■ SELECTED TEXT
Satellite with the Earth in the background

NASA and the political climate

The Trump administration has revealed plans to axe NASA’s Earth Sciences programs. This news was revealed in this article in the Guardian, which is short and worth reading for 3 reasons:

  1. The actual statement of Trump advisor Bob Walker’s views;
  2. The rhetoric and actions associated with those views;
  3. The completely ineffective response by senior scientists quoted in the article.

Here are some reasons – both glaring and subtle – why these cuts are a bad idea, and some proposals for what to do about it.

First, before engaging in any leftist hysteria, let’s look at what was actually said.

“‘We see Nasa in an exploration role, in deep space research,’ Walker told the Guardian. ‘Earth-centric science is better placed at other agencies where it is their prime mission.’

‘My guess is that it would be difficult to stop all ongoing Nasa programs but future programs should definitely be placed with other agencies. I believe that climate research is necessary but it has been heavily politicized, which has undermined a lot of the work that researchers have been doing. Mr Trump’s decisions will be based upon solid science, not politicized science.’”

Reorganizing programs so that the space agency deals with space and earth agencies deal with Earth seems like a pretty reasonable position. And deep space research, going back to the glory days of crewed missions to the moon and beyond, would be a crowning jewel in Making America Great Again. It’s certainly better than sending multi-billion-dollar satellites up just so they can look back down on liberal climate navel-gazing. That’s all that Obama was doing, while he paid lip service to the idea of going to Mars and simultaneously cutting funding from deep space missions. Why are those whiny leftists so upset about common-sense reorganization like this?

Well, this warrants some explanation. I hope to provide arguments that lay out the substance of my criticism, rather than skipping to indignation. So here are my concerns:

  1. This is a misunderstanding of how earth research works: out of 12 or so key climate indicators (temperatures, cloud cover, vegetation cover, ocean algae levels, atmospheric composition, …) 50% of them are either best monitored from space or can only be monitored from space.

■ SUPPLIED DATA
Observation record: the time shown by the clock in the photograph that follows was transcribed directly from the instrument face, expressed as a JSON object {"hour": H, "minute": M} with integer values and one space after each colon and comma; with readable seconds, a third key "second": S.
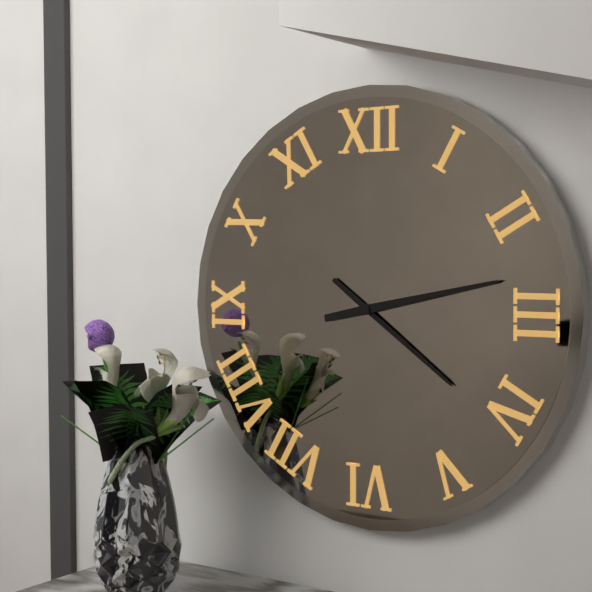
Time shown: {"hour": 4, "minute": 13}
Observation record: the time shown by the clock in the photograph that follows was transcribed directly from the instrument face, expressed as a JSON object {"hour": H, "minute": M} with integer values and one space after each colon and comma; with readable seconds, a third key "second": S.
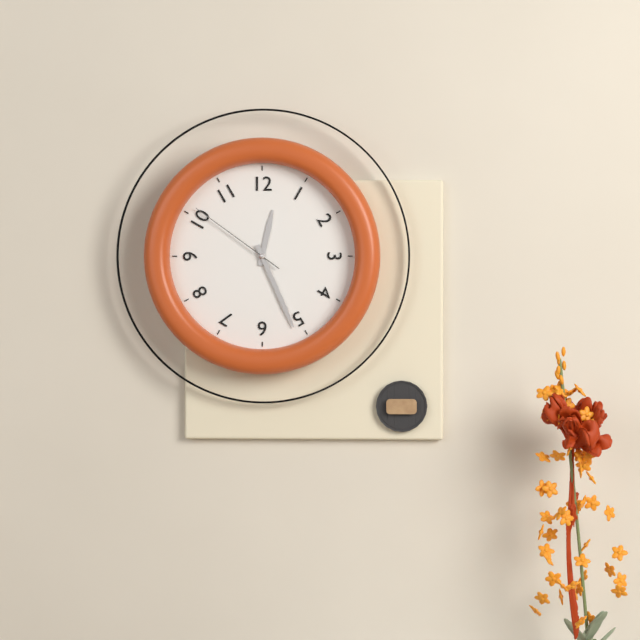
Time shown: {"hour": 12, "minute": 26, "second": 51}
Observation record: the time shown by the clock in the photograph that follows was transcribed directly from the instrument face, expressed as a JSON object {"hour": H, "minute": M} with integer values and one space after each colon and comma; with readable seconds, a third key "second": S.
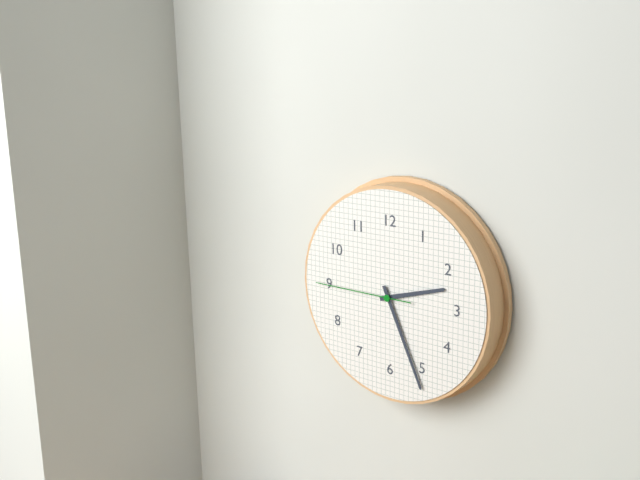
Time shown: {"hour": 2, "minute": 26, "second": 45}
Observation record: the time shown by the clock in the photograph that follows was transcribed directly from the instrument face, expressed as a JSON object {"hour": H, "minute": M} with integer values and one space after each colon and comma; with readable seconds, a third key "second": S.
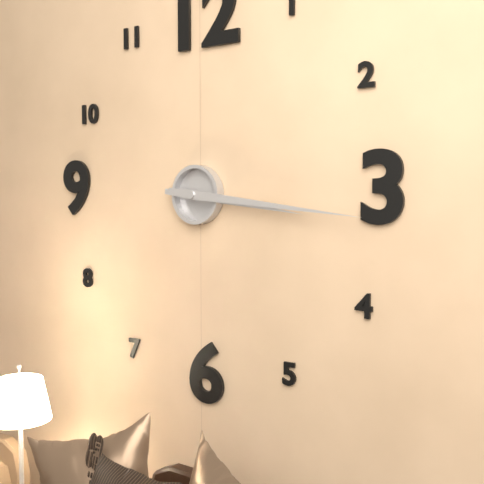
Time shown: {"hour": 3, "minute": 16}
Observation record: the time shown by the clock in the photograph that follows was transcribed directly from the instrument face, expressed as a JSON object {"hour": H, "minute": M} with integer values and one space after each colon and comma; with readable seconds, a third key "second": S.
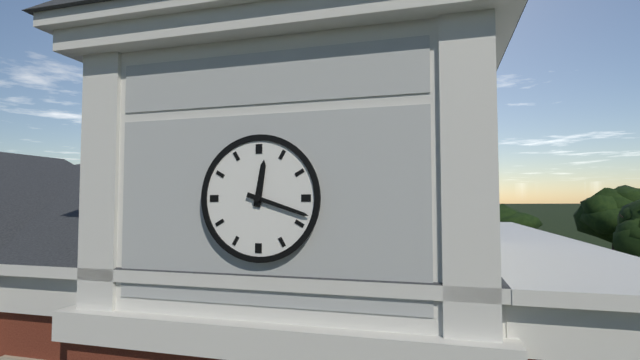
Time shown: {"hour": 12, "minute": 18}
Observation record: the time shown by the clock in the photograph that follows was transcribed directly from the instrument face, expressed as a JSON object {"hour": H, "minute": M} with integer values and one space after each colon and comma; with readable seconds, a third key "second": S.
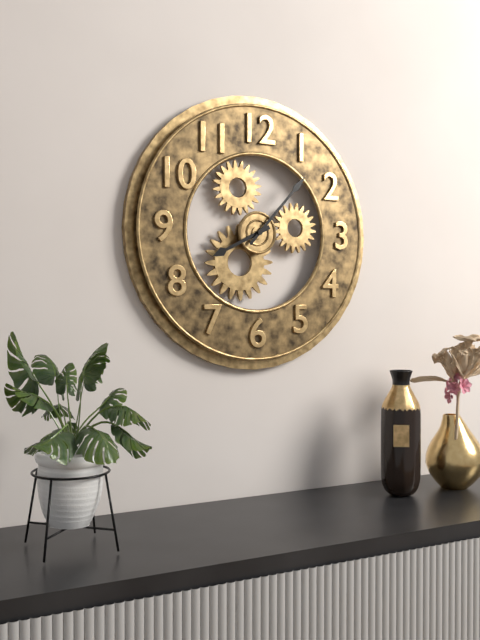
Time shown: {"hour": 8, "minute": 7}
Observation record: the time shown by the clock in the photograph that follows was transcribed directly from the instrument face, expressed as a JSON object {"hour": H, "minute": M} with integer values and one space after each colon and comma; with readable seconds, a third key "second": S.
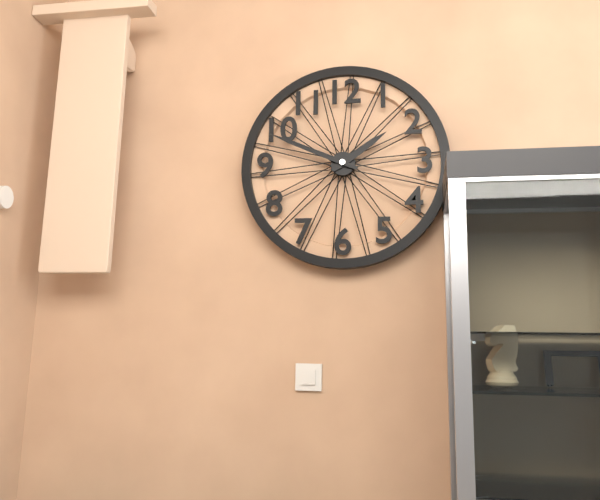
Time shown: {"hour": 1, "minute": 49}
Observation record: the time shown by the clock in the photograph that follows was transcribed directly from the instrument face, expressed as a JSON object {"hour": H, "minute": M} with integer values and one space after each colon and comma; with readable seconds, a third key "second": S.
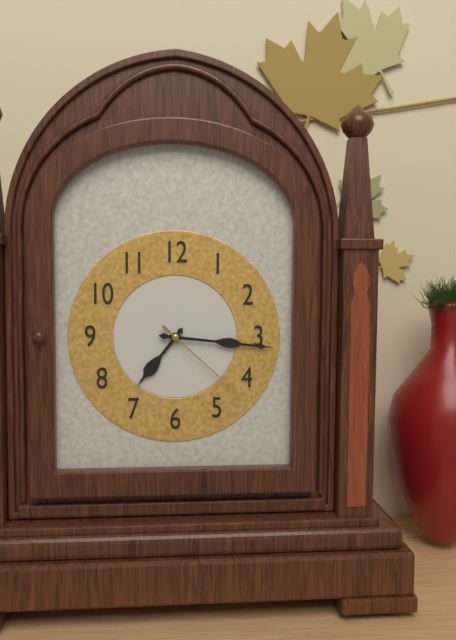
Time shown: {"hour": 7, "minute": 16, "second": 22}
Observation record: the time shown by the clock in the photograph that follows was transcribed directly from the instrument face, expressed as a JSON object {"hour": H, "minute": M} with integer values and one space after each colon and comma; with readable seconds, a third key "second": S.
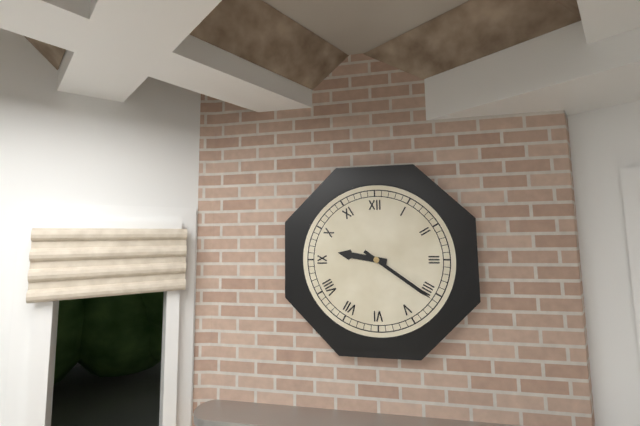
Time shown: {"hour": 9, "minute": 21}
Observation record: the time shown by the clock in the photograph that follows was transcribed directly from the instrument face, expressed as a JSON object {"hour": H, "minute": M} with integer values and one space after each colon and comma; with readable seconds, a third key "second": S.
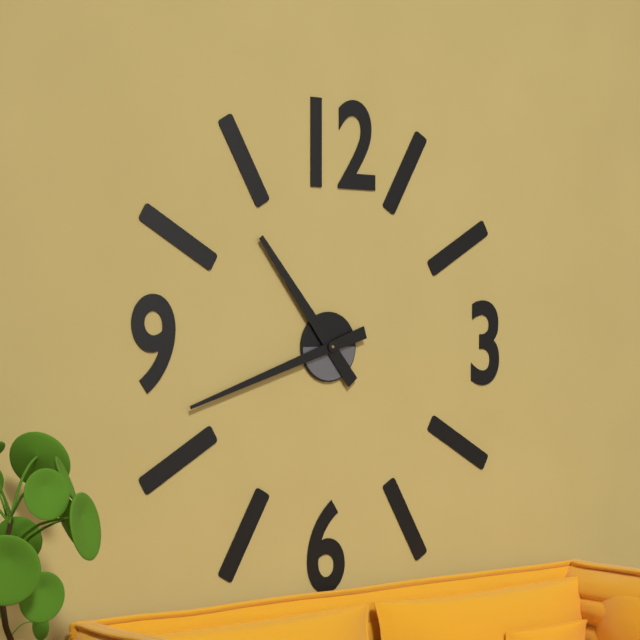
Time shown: {"hour": 10, "minute": 42}
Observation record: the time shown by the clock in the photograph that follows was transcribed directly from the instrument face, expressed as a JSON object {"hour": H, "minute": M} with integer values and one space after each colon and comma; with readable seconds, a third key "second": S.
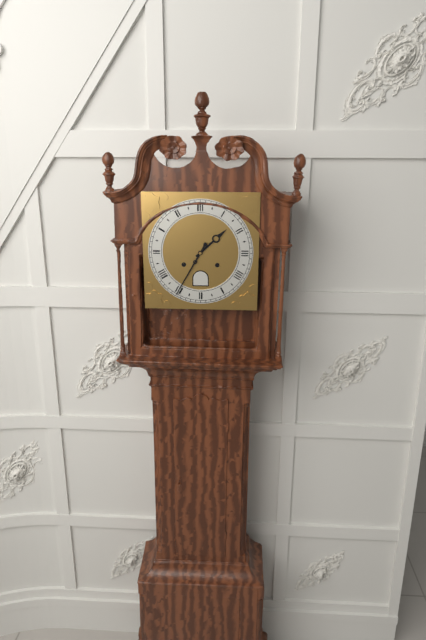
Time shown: {"hour": 1, "minute": 35}
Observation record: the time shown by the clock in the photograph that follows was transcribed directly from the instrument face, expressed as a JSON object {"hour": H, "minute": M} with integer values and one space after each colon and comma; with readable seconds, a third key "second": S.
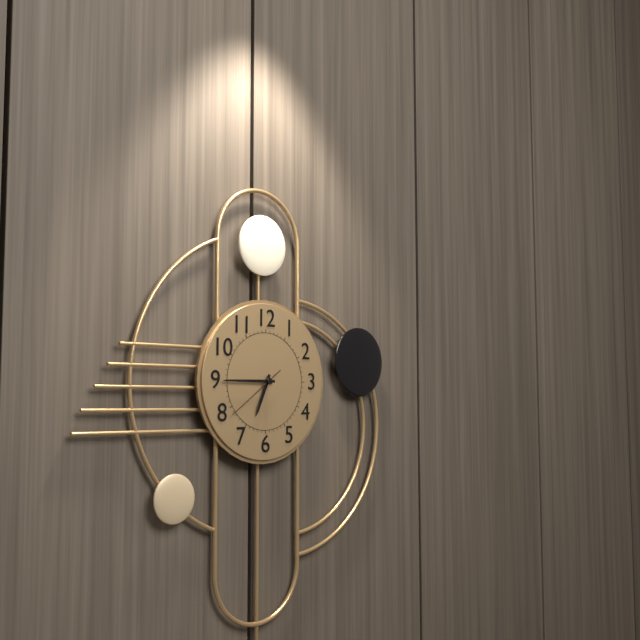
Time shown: {"hour": 6, "minute": 45, "second": 39}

■ JOBS
1. Answer from the piece on NASA and the political climate:
(a) Which newspaper revealed the plans to axe NASA's Earth Sciences programs?
(b) Which Trump advisor's views are quoted?
(c) Out of about 12 key climate indicators, what share are either best monitored from space or can only be monitored from space?
2. Write out the passage of the piece on NASA and the political climate that opens with the words containing "1. The actual" and closes with "do about it.".
The records have no connection to the piece on NASA and the political climate.

■ ANSWERS TO THE EXERCISE
1.
(a) The Guardian.
(b) Bob Walker.
(c) 50%.

2.
1. The actual statement of Trump advisor Bob Walker’s views;
  2. The rhetoric and actions associated with those views;
  3. The completely ineffective response by senior scientists quoted in the article.

Here are some reasons – both glaring and subtle – why these cuts are a bad idea, and some proposals for what to do about it.